A model-based approach to study nearest-neighbor influences reveals complex substitution patterns in non-coding sequences
Baele, Guy Van de Peer, Yves × Vansteelandt, Stijn #
Society of Systematic Biologists
Systematic Biology vol:57 issue:5 pages:675-92
In this article, we present a likelihood-based framework for modeling site dependencies. Our approach builds upon standard evolutionary models but incorporates site dependencies across the entire tree by letting the evolutionary parameters in these models depend upon the ancestral states at the neighboring sites. It thus avoids the need for introducing new and high-dimensional evolutionary models for site-dependent evolution. We propose a Markov chain Monte Carlo approach with data augmentation to infer the evolutionary parameters under our model. Although our approach allows for wide-ranging site dependencies, we illustrate its use, in two non-coding datasets, in the case of nearest-neighbor dependencies (i.e., evolution directly depending only upon the immediate flanking sites). The results reveal that the general time-reversible model with nearest-neighbor dependencies substantially improves the fit to the data as compared to the corresponding model with site independence. Using the parameter estimates from our model, we elaborate on the importance of the 5-methylcytosine deamination process (i.e., the CpG effect) and show that this process also depends upon the 5' neighboring base identity.
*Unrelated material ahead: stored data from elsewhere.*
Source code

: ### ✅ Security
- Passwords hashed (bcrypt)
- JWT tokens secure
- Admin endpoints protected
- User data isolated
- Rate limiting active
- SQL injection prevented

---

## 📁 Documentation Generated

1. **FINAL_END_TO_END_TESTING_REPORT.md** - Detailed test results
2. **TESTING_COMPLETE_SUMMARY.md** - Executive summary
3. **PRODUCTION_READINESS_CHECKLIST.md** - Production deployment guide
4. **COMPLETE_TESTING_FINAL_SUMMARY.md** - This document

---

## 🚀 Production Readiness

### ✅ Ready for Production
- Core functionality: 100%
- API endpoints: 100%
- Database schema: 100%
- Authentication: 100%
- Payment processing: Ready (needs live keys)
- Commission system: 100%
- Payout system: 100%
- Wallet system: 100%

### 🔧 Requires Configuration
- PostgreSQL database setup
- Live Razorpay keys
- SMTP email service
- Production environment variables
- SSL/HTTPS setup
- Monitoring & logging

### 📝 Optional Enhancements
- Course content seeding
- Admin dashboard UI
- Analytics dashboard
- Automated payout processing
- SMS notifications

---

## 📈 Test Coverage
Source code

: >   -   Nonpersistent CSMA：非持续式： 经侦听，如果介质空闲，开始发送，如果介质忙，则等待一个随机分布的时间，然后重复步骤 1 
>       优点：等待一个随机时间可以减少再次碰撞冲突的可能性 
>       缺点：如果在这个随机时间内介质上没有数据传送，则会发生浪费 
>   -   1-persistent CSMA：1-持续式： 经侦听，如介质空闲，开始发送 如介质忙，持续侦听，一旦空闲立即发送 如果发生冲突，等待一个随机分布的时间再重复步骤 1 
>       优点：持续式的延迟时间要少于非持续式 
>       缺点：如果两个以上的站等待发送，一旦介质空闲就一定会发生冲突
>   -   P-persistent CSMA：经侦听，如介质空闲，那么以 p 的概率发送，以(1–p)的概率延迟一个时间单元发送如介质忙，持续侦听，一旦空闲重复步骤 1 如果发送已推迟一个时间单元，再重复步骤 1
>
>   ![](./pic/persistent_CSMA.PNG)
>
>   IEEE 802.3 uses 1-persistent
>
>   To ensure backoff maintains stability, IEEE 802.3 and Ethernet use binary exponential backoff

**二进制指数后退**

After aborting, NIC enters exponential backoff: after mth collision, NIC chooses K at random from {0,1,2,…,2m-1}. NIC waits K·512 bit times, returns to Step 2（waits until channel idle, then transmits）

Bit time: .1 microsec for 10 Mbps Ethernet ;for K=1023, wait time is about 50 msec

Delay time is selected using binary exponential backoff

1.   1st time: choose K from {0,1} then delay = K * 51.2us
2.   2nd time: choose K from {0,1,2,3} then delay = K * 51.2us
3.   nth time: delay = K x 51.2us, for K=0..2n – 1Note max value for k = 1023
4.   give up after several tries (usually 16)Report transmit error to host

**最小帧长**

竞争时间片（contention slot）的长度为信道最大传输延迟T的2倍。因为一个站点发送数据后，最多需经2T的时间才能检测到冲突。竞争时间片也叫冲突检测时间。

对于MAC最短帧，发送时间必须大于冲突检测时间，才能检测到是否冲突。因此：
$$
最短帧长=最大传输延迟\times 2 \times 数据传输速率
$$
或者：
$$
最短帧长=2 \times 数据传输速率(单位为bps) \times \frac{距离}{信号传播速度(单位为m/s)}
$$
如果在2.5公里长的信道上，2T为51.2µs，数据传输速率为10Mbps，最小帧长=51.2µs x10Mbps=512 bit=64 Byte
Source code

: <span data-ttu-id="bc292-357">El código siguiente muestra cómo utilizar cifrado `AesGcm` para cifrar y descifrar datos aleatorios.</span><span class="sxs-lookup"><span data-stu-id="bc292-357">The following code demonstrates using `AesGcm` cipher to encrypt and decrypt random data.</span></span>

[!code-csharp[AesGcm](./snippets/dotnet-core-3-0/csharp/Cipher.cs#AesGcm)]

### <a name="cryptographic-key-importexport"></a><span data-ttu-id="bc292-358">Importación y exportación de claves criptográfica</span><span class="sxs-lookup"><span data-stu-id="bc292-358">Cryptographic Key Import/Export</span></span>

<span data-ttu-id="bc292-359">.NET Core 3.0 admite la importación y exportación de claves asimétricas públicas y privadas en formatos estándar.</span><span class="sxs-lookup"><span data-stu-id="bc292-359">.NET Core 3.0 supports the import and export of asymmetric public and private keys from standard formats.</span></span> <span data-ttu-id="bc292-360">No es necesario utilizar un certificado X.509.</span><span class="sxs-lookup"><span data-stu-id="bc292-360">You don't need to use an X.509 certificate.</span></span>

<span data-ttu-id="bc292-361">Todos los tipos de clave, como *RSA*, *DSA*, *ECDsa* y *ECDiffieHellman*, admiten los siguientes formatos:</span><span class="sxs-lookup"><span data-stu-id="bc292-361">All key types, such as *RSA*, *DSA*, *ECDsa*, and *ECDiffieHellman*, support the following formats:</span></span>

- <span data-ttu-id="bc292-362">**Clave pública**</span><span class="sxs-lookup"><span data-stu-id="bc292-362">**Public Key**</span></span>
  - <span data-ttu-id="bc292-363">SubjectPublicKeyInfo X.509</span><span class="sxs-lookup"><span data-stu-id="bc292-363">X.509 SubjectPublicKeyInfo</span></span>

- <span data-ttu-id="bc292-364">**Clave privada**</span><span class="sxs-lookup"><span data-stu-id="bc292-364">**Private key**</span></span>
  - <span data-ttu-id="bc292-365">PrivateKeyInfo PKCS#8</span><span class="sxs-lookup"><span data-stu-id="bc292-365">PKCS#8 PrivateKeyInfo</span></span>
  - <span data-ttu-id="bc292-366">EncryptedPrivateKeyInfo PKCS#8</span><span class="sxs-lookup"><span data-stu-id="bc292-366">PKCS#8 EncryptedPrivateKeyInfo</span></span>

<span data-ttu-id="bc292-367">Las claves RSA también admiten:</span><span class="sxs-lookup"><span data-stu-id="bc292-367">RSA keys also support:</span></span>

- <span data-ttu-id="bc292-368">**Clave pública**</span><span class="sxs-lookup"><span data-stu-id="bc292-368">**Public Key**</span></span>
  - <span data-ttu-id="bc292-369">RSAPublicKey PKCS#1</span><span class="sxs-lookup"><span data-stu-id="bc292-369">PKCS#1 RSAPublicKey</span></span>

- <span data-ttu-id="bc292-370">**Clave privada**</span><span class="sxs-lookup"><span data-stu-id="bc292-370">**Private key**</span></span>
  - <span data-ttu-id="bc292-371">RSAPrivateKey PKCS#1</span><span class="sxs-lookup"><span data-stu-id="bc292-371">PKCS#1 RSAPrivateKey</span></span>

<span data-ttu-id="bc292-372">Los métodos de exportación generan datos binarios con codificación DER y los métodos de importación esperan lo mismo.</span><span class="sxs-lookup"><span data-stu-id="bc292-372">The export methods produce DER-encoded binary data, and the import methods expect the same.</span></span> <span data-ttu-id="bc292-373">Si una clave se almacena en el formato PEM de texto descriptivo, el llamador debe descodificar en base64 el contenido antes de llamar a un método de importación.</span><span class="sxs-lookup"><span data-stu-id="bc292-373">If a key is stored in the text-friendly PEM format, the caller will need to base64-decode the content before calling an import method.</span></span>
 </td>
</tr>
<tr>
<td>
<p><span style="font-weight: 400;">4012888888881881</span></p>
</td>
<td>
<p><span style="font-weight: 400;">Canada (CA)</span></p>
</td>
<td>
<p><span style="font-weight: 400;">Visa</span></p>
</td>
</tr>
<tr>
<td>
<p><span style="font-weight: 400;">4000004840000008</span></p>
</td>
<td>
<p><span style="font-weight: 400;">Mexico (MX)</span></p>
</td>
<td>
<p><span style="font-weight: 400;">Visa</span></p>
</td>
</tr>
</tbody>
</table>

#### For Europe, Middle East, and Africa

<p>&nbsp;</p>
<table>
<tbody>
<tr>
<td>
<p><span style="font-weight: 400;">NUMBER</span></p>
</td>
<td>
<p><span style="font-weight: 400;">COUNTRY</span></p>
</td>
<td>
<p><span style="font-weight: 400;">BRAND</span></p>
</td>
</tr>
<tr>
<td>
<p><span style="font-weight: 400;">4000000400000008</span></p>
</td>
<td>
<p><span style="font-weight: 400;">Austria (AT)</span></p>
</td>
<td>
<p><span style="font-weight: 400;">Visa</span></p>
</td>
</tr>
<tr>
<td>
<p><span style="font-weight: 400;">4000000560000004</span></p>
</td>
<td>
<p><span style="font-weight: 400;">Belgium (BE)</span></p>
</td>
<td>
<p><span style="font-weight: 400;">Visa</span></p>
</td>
We hint at the possibility of a so-called TpA effect and show that the observed substitution behavior is very complex in the light of dinucleotide estimates. We also discuss the presence of CpG effects in a nuclear small subunit dataset and find significant evidence that evolutionary models incorporating context-dependent effects perform substantially better than independent-site models and in some cases even outperform models that incorporate varying rates across sites.